Hepburn T W, Davis C B, Urbanski J J, Smith B R, Schaefer W H, Carbonaro M A, Bugelski P J
Department of Toxicology, SmithKline Beecham Pharmaceuticals, King of Prussia, PA 19406, USA.
Drug Metab Dispos. 1995 Oct;23(10):1044-50.
Recombinant soluble CD4 (sT4; mol. wt. 45,000) has been studied extensively in Sprague-Dawley rats, and substantial renal processing has been indicated. In rats and monkeys, renal filtration and precipitation of sT4 in the distal nephron caused tubular cast nephropathy. Intravenous pharmacokinetics in the rat demonstrated that sT4 plasma clearance exceeded the glomerular filtration rate. In an effort to determine quantitatively the extent to which kidney and other tissues were responsible for sT4 catabolism, sT4 was labeled with trace amounts of dilactitol-[125I]tyramine and administered intravenously to Sprague-Dawley rats (1 mg/kg). Dilactitol-tyramine accumulates in lysosomes at the site of protein degradation. It has been used primarily to demonstrate hepatic catabolism of endogenous proteins. Blood samples were drawn for pharmacokinetic analysis, and selected tissues were removed to assess radiolabel distribution. Comparison of pharmacokinetic parameters derived from total plasma radiolabel and functional ELISA were not significantly different. Thus, covalent modification of sT4 with dilactitol-tyramine did not appreciably change the rate of clearance.
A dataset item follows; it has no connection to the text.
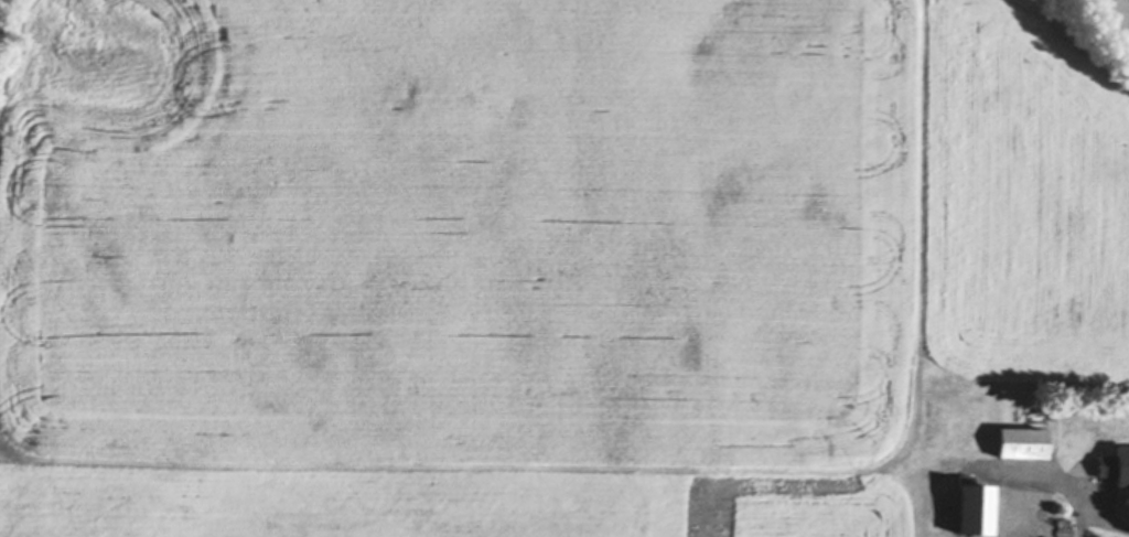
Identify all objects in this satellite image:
building: (1025, 444)
building: (1116, 466)
road: (1081, 490)
building: (976, 512)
From 3 to 24 hr after intravenous administration, 81.5 +/- 0.1% of the total administered radioactivity was found in the kidney. Approximately 8-13% of the administered dose was recovered in the liver. Macroscopic autoradiography of the kidney demonstrated accumulation of radiolabel in the cortex. Light microscopic autoradiography of the kidney following intravenous administration of directly radioiodinated sT4 confirmed cortical processing, because radiolabel was located primarily in epithelial cells of P1 and P2 segments of the proximal tubule after low intravenous doses (0.4-4 mg/kg). At 40 mg/kg, distal tubules and cortical collecting ducts were labeled as well. Thus, sT4 was filtered by the glomerulus, reabsorbed in the proximal tubule, and degraded in the lysosomal compartment.
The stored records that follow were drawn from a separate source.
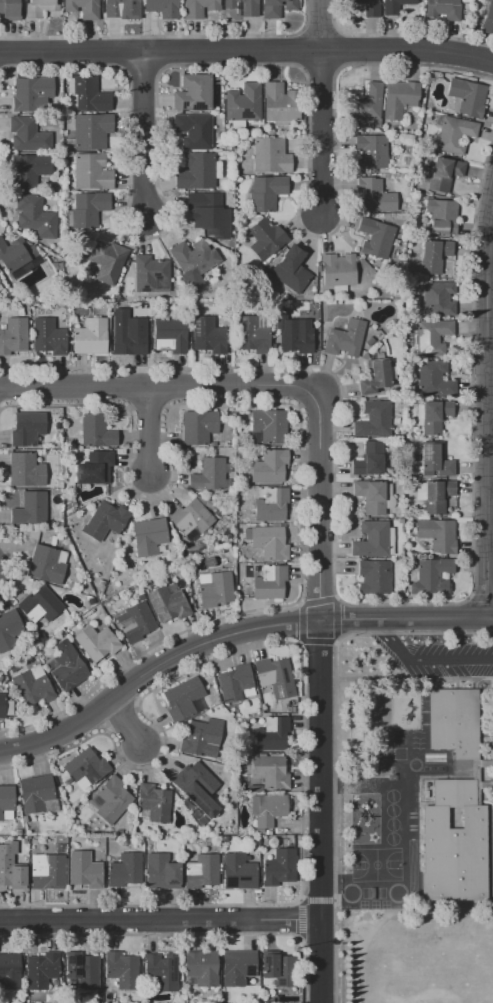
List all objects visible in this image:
building: (394, 5)
building: (40, 7)
building: (118, 7)
building: (199, 7)
building: (242, 7)
building: (365, 7)
building: (9, 8)
building: (83, 8)
building: (163, 8)
building: (276, 8)
building: (444, 8)
building: (488, 19)
road: (319, 31)
road: (399, 34)
road: (166, 35)
road: (340, 48)
road: (298, 49)
road: (247, 51)
road: (125, 54)
road: (159, 54)
road: (246, 64)
road: (320, 70)
road: (142, 73)
building: (193, 92)
building: (31, 93)
building: (90, 94)
building: (466, 97)
building: (399, 98)
building: (280, 102)
building: (364, 102)
building: (243, 103)
road: (320, 107)
building: (194, 130)
building: (88, 132)
road: (144, 134)
building: (453, 134)
building: (27, 135)
building: (371, 152)
building: (270, 154)
building: (29, 170)
building: (196, 171)
building: (92, 172)
building: (443, 172)
building: (266, 192)
building: (374, 195)
building: (207, 207)
building: (87, 209)
building: (442, 215)
building: (34, 216)
road: (482, 229)
building: (375, 237)
building: (265, 238)
building: (15, 253)
road: (490, 254)
building: (433, 255)
building: (194, 258)
building: (107, 261)
building: (290, 269)
building: (338, 269)
building: (150, 274)
road: (482, 277)
building: (174, 294)
building: (438, 299)
building: (179, 315)
building: (130, 334)
building: (14, 335)
building: (170, 335)
building: (207, 335)
building: (252, 335)
building: (296, 335)
building: (48, 336)
building: (90, 336)
building: (431, 336)
building: (344, 339)
building: (369, 341)
building: (376, 377)
building: (433, 378)
road: (159, 385)
road: (165, 385)
road: (130, 386)
road: (486, 403)
road: (147, 405)
road: (166, 405)
road: (128, 406)
building: (432, 415)
building: (373, 419)
building: (270, 426)
building: (198, 427)
building: (27, 428)
road: (148, 428)
building: (96, 431)
road: (300, 431)
building: (433, 457)
building: (368, 459)
building: (269, 466)
building: (94, 467)
building: (25, 470)
building: (208, 474)
building: (412, 481)
building: (399, 482)
building: (434, 495)
building: (370, 496)
building: (209, 504)
building: (270, 504)
road: (317, 506)
building: (29, 509)
building: (415, 516)
building: (191, 519)
building: (106, 520)
building: (400, 521)
building: (437, 534)
building: (149, 536)
building: (373, 539)
building: (269, 541)
building: (47, 564)
road: (14, 566)
building: (432, 575)
building: (373, 576)
building: (269, 582)
building: (100, 583)
building: (214, 589)
building: (186, 590)
building: (139, 597)
road: (480, 597)
building: (90, 600)
road: (317, 600)
building: (167, 602)
road: (298, 602)
building: (190, 603)
road: (354, 603)
building: (40, 605)
road: (335, 617)
building: (135, 622)
road: (299, 623)
building: (10, 631)
road: (232, 633)
building: (40, 637)
road: (317, 640)
building: (97, 642)
road: (297, 643)
road: (422, 659)
building: (67, 666)
building: (274, 673)
building: (236, 684)
building: (33, 685)
road: (120, 690)
building: (185, 700)
road: (136, 703)
road: (300, 705)
building: (5, 707)
building: (292, 709)
road: (93, 713)
road: (120, 716)
road: (125, 722)
road: (105, 731)
building: (272, 733)
building: (202, 738)
road: (333, 741)
building: (240, 759)
building: (209, 763)
building: (85, 769)
building: (270, 771)
building: (195, 783)
building: (255, 788)
building: (37, 794)
building: (112, 799)
building: (153, 801)
building: (6, 802)
building: (455, 804)
building: (267, 809)
road: (320, 811)
building: (24, 819)
building: (207, 828)
building: (18, 832)
building: (258, 832)
building: (267, 832)
building: (224, 838)
building: (0, 840)
building: (10, 867)
building: (279, 867)
building: (84, 870)
building: (124, 871)
building: (202, 871)
building: (238, 871)
building: (47, 872)
building: (161, 872)
road: (315, 899)
road: (160, 917)
road: (299, 918)
road: (183, 933)
building: (238, 967)
building: (202, 968)
building: (279, 969)
building: (41, 970)
building: (121, 970)
building: (10, 971)
building: (83, 971)
building: (161, 971)
building: (98, 998)
building: (225, 1000)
重组可溶性CD4(sT4;分子量45,000)已在斯普拉格-道利大鼠中进行了广泛研究,并已表明存在显著的肾脏处理过程。在大鼠和猴子中,远端肾单位中sT4的肾脏滤过和沉淀导致肾小管铸型肾病。大鼠的静脉药代动力学表明,sT4的血浆清除率超过肾小球滤过率。为了定量确定肾脏和其他组织对sT4分解代谢的责任程度,用微量二乳糖醇-[125I]酪胺标记sT4,并静脉注射给斯普拉格-道利大鼠(1mg/kg)。二乳糖醇-酪胺在蛋白质降解部位的溶酶体中积累。它主要用于证明内源性蛋白质的肝脏分解代谢。采集血样进行药代动力学分析,并取出选定的组织以评估放射性标记分布。从总血浆放射性标记和功能性ELISA得出的药代动力学参数比较无显著差异。因此,用二乳糖醇-酪胺对sT4进行共价修饰并未明显改变清除率。静脉给药后3至24小时,肾脏中发现了81.5±0.1%的总给药放射性。在肝脏中回收了约8-13%的给药剂量。肾脏的宏观放射自显影显示放射性标记在皮质中积累。静脉注射直接放射性碘化sT4后肾脏的光镜放射自显影证实了皮质处理过程,因为在低静脉剂量(0.4-4mg/kg)后,放射性标记主要位于近端小管P1和P2段的上皮细胞中。在40mg/kg时,远端小管和皮质集合管也被标记。因此,sT4被肾小球滤过,在近端小管中重吸收,并在溶酶体区室中降解。